INTERFOTO
Środowisko

Antarktyda: jak zanieczyścili ją Maorysi

Szaman maoryski z Nowej Zelandii – grafika z książki opisującej podróż dookoła świata na początku XIX w.Interfoto/Forum Szaman maoryski z Nowej Zelandii – grafika z książki opisującej podróż dookoła świata na początku XIX w.
W lodach Antarktydy znaleziono sadzę z ognisk wzniecanych przed wiekami na Nowej Zelandii.

Ogniska nie płonęły jednak na Antarktydzie, ale na odległej od tego kontynentu o tysiące kilometrów Nowej Zelandii.

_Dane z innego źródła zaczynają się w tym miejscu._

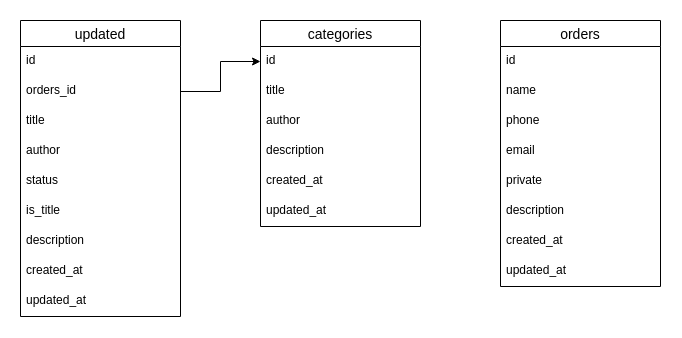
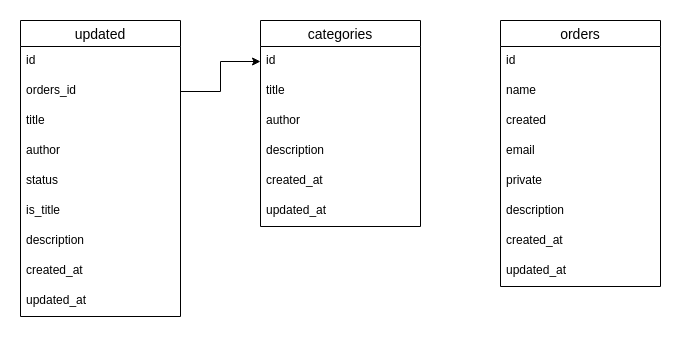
  <mxCell id="0" />
  <mxCell id="1" parent="0" />
  <mxCell id="2" value="categories" style="swimlane;fontStyle=0;childLayout=stackLayout;horizontal=1;startSize=26;horizontalStack=0;resizeParent=1;resizeParentMax=0;resizeLast=0;collapsible=1;marginBottom=0;align=center;fontSize=14;fillColor=none;" vertex="1" parent="1"><mxGeometry x="260" y="20" width="160" height="206" as="geometry" /></mxCell>
  <mxCell id="3" value="id&#10;" style="text;strokeColor=none;fillColor=none;spacingLeft=4;spacingRight=4;overflow=hidden;rotatable=0;points=[[0,0.5],[1,0.5]];portConstraint=eastwest;fontSize=12;" vertex="1" parent="2"><mxGeometry y="26" width="160" height="30" as="geometry" /></mxCell>
  <mxCell id="4" value="title" style="text;strokeColor=none;fillColor=none;spacingLeft=4;spacingRight=4;overflow=hidden;rotatable=0;points=[[0,0.5],[1,0.5]];portConstraint=eastwest;fontSize=12;" vertex="1" parent="2"><mxGeometry y="56" width="160" height="30" as="geometry" /></mxCell>
  <mxCell id="5" value="author" style="text;strokeColor=none;fillColor=none;spacingLeft=4;spacingRight=4;overflow=hidden;rotatable=0;points=[[0,0.5],[1,0.5]];portConstraint=eastwest;fontSize=12;" vertex="1" parent="2"><mxGeometry y="86" width="160" height="30" as="geometry" /></mxCell>
  <mxCell id="6" value="description" style="text;strokeColor=none;fillColor=none;spacingLeft=4;spacingRight=4;overflow=hidden;rotatable=0;points=[[0,0.5],[1,0.5]];portConstraint=eastwest;fontSize=12;" vertex="1" parent="2"><mxGeometry y="116" width="160" height="30" as="geometry" /></mxCell>
  <mxCell id="7" value="created_at" style="text;strokeColor=none;fillColor=none;spacingLeft=4;spacingRight=4;overflow=hidden;rotatable=0;points=[[0,0.5],[1,0.5]];portConstraint=eastwest;fontSize=12;" vertex="1" parent="2"><mxGeometry y="146" width="160" height="30" as="geometry" /></mxCell>
  <mxCell id="8" value="updated_at" style="text;strokeColor=none;fillColor=none;spacingLeft=4;spacingRight=4;overflow=hidden;rotatable=0;points=[[0,0.5],[1,0.5]];portConstraint=eastwest;fontSize=12;" vertex="1" parent="2"><mxGeometry y="176" width="160" height="30" as="geometry" /></mxCell>
  <mxCell id="9" value="orders" style="swimlane;fontStyle=0;childLayout=stackLayout;horizontal=1;startSize=26;horizontalStack=0;resizeParent=1;resizeParentMax=0;resizeLast=0;collapsible=1;marginBottom=0;align=center;fontSize=14;fillColor=none;" vertex="1" parent="1"><mxGeometry x="500" y="20" width="160" height="266" as="geometry" /></mxCell>
  <mxCell id="10" value="id&#10;" style="text;strokeColor=none;fillColor=none;spacingLeft=4;spacingRight=4;overflow=hidden;rotatable=0;points=[[0,0.5],[1,0.5]];portConstraint=eastwest;fontSize=12;" vertex="1" parent="9"><mxGeometry y="26" width="160" height="30" as="geometry" /></mxCell>
  <mxCell id="11" value="name" style="text;strokeColor=none;fillColor=none;spacingLeft=4;spacingRight=4;overflow=hidden;rotatable=0;points=[[0,0.5],[1,0.5]];portConstraint=eastwest;fontSize=12;" vertex="1" parent="9"><mxGeometry y="56" width="160" height="30" as="geometry" /></mxCell>
- <mxCell id="12" value="phone" style="text;strokeColor=none;fillColor=none;spacingLeft=4;spacingRight=4;overflow=hidden;rotatable=0;points=[[0,0.5],[1,0.5]];portConstraint=eastwest;fontSize=12;" vertex="1" parent="9"><mxGeometry y="86" width="160" height="30" as="geometry" /></mxCell>
+ <mxCell id="12" value="created" style="text;strokeColor=none;fillColor=none;spacingLeft=4;spacingRight=4;overflow=hidden;rotatable=0;points=[[0,0.5],[1,0.5]];portConstraint=eastwest;fontSize=12;" vertex="1" parent="9"><mxGeometry y="86" width="160" height="30" as="geometry" /></mxCell>
  <mxCell id="13" value="email" style="text;strokeColor=none;fillColor=none;spacingLeft=4;spacingRight=4;overflow=hidden;rotatable=0;points=[[0,0.5],[1,0.5]];portConstraint=eastwest;fontSize=12;" vertex="1" parent="9"><mxGeometry y="116" width="160" height="30" as="geometry" /></mxCell>
  <mxCell id="14" value="private" style="text;strokeColor=none;fillColor=none;spacingLeft=4;spacingRight=4;overflow=hidden;rotatable=0;points=[[0,0.5],[1,0.5]];portConstraint=eastwest;fontSize=12;" vertex="1" parent="9"><mxGeometry y="146" width="160" height="30" as="geometry" /></mxCell>
  <mxCell id="15" value="description" style="text;strokeColor=none;fillColor=none;spacingLeft=4;spacingRight=4;overflow=hidden;rotatable=0;points=[[0,0.5],[1,0.5]];portConstraint=eastwest;fontSize=12;" vertex="1" parent="9"><mxGeometry y="176" width="160" height="30" as="geometry" /></mxCell>
  <mxCell id="16" value="created_at" style="text;strokeColor=none;fillColor=none;spacingLeft=4;spacingRight=4;overflow=hidden;rotatable=0;points=[[0,0.5],[1,0.5]];portConstraint=eastwest;fontSize=12;" vertex="1" parent="9"><mxGeometry y="206" width="160" height="30" as="geometry" /></mxCell>
  <mxCell id="17" value="updated_at" style="text;strokeColor=none;fillColor=none;spacingLeft=4;spacingRight=4;overflow=hidden;rotatable=0;points=[[0,0.5],[1,0.5]];portConstraint=eastwest;fontSize=12;" vertex="1" parent="9"><mxGeometry y="236" width="160" height="30" as="geometry" /></mxCell>
  <mxCell id="18" value="updated" style="swimlane;fontStyle=0;childLayout=stackLayout;horizontal=1;startSize=26;horizontalStack=0;resizeParent=1;resizeParentMax=0;resizeLast=0;collapsible=1;marginBottom=0;align=center;fontSize=14;fillColor=none;" vertex="1" parent="1"><mxGeometry x="20" y="20" width="160" height="296" as="geometry" /></mxCell>
  <mxCell id="19" value="id&#10;" style="text;strokeColor=none;fillColor=none;spacingLeft=4;spacingRight=4;overflow=hidden;rotatable=0;points=[[0,0.5],[1,0.5]];portConstraint=eastwest;fontSize=12;" vertex="1" parent="18"><mxGeometry y="26" width="160" height="30" as="geometry" /></mxCell>
  <mxCell id="20" value="orders_id&#10;" style="text;strokeColor=none;fillColor=none;spacingLeft=4;spacingRight=4;overflow=hidden;rotatable=0;points=[[0,0.5],[1,0.5]];portConstraint=eastwest;fontSize=12;" vertex="1" parent="18"><mxGeometry y="56" width="160" height="30" as="geometry" /></mxCell>
  <mxCell id="21" value="title&#10;" style="text;strokeColor=none;fillColor=none;spacingLeft=4;spacingRight=4;overflow=hidden;rotatable=0;points=[[0,0.5],[1,0.5]];portConstraint=eastwest;fontSize=12;" vertex="1" parent="18"><mxGeometry y="86" width="160" height="30" as="geometry" /></mxCell>
  <mxCell id="22" value="author" style="text;strokeColor=none;fillColor=none;spacingLeft=4;spacingRight=4;overflow=hidden;rotatable=0;points=[[0,0.5],[1,0.5]];portConstraint=eastwest;fontSize=12;" vertex="1" parent="18"><mxGeometry y="116" width="160" height="30" as="geometry" /></mxCell>
  <mxCell id="23" value="status" style="text;strokeColor=none;fillColor=none;spacingLeft=4;spacingRight=4;overflow=hidden;rotatable=0;points=[[0,0.5],[1,0.5]];portConstraint=eastwest;fontSize=12;" vertex="1" parent="18"><mxGeometry y="146" width="160" height="30" as="geometry" /></mxCell>
  <mxCell id="24" value="is_title&#10;" style="text;strokeColor=none;fillColor=none;spacingLeft=4;spacingRight=4;overflow=hidden;rotatable=0;points=[[0,0.5],[1,0.5]];portConstraint=eastwest;fontSize=12;" vertex="1" parent="18"><mxGeometry y="176" width="160" height="30" as="geometry" /></mxCell>
  <mxCell id="25" value="description" style="text;strokeColor=none;fillColor=none;spacingLeft=4;spacingRight=4;overflow=hidden;rotatable=0;points=[[0,0.5],[1,0.5]];portConstraint=eastwest;fontSize=12;" vertex="1" parent="18"><mxGeometry y="206" width="160" height="30" as="geometry" /></mxCell>
  <mxCell id="26" value="created_at" style="text;strokeColor=none;fillColor=none;spacingLeft=4;spacingRight=4;overflow=hidden;rotatable=0;points=[[0,0.5],[1,0.5]];portConstraint=eastwest;fontSize=12;" vertex="1" parent="18"><mxGeometry y="236" width="160" height="30" as="geometry" /></mxCell>
  <mxCell id="27" value="updated_at" style="text;strokeColor=none;fillColor=none;spacingLeft=4;spacingRight=4;overflow=hidden;rotatable=0;points=[[0,0.5],[1,0.5]];portConstraint=eastwest;fontSize=12;" vertex="1" parent="18"><mxGeometry y="266" width="160" height="30" as="geometry" /></mxCell>
  <mxCell id="28" style="edgeStyle=orthogonalEdgeStyle;rounded=0;orthogonalLoop=1;jettySize=auto;html=1;entryX=0;entryY=0.5;entryDx=0;entryDy=0;" edge="1" parent="1" source="20" target="3"><mxGeometry relative="1" as="geometry" /></mxCell>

Polinezyjczycy przybyli na nią ok. 1300 r. i natychmiast przystąpili do wypalania lasów, a ogołoconą z drzew ziemię zmieniali w pola uprawne. Dymy z tych pożarów powędrowały dalej, niż ktokolwiek mógł sobie wyobrazić. Z wiatrami zachodnimi pokonały Ocean Spokojny i wylądowały na Półwyspie Antarktycznym. To najbardziej na północ wysunięty fragment Antarktydy, wyglądający niczym palec wycelowany w Amerykę Południową.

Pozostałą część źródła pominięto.